When teams complain about governance, it’s usually because it feels like friction.

Too many approvals.

Too many templates.

Too many meetings.

And in fast-moving IT environments, governance often gets blamed for slowing everything down. But here’s the reality:

Governance isn’t the enemy of speed. Poorly designed governance is.

At its core, governance exists to answer three simple questions:

  • Are we working on the right things?
  • Are we managing risk effectively?
  • Are we delivering measurable value?
  • When governance is built around these principles, it doesn’t slow delivery – it creates clarity. And clarity creates speed.
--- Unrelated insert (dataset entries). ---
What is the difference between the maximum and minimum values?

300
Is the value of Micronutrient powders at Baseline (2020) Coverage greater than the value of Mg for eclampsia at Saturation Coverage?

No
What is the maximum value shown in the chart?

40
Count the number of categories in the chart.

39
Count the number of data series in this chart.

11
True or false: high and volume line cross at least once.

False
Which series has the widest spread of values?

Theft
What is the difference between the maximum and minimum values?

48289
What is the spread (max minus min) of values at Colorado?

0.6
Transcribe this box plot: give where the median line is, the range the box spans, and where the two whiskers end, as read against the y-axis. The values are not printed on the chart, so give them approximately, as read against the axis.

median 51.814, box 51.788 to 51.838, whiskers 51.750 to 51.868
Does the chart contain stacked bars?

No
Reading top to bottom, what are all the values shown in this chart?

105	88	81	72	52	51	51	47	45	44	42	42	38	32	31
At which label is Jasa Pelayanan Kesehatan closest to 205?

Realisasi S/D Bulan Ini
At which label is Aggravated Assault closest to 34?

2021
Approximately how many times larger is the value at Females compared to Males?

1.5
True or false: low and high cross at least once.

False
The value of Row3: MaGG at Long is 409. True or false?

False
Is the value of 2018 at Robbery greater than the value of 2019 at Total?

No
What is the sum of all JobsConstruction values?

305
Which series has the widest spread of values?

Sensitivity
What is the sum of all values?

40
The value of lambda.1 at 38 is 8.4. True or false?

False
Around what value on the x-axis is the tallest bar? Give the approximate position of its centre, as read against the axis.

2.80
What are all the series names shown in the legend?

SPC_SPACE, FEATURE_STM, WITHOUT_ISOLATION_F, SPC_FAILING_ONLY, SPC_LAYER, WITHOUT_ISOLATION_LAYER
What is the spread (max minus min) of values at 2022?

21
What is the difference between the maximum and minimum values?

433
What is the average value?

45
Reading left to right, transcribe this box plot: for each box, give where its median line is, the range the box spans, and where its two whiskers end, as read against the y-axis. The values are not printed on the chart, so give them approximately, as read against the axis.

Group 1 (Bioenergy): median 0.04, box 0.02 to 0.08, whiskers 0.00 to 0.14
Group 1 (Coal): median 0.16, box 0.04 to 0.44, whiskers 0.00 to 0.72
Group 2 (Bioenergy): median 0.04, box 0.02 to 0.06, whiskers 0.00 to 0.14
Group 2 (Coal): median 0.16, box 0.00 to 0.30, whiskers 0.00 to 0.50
Governance becomes a bottleneck when it focuses on:

  • Documentation of decision-making
  • Control over enablement
  • Compliance over outcomes
  • In those environments, teams spend more time preparing for gates than making progress on work. That’s not governance. That’s administration.

Governance that enables speed does a few things differently:

It defines decision rights clearly.

It shortens escalation paths.

It aligns strategy delivery.

It surfaces risks early instead of late.

Most importantly, it provides leaders with insight – not noise. When executives have visibility and confidence, approvals move faster. When risks are transparent, surprises decrease. When priorities are clear, teams stop switching context.

Speed improves.

The goal isn’t less governance. It’s better governance. Too little structure leads to chaos. Too much structure creates paralysis.

The right balance sits in the middle: structured enough to reduce uncertainty, flexible enough to adapt to change.

In high-performing IT organisations, governance acts as a decision accelerator. It aligns strategy, risk, and delivery into a single, coherent system.

And when that happens, governance doesn’t constrain execution. It powers it.

The real question isn’t whether you need governance. It’s whether your governance model is designed for control or for value.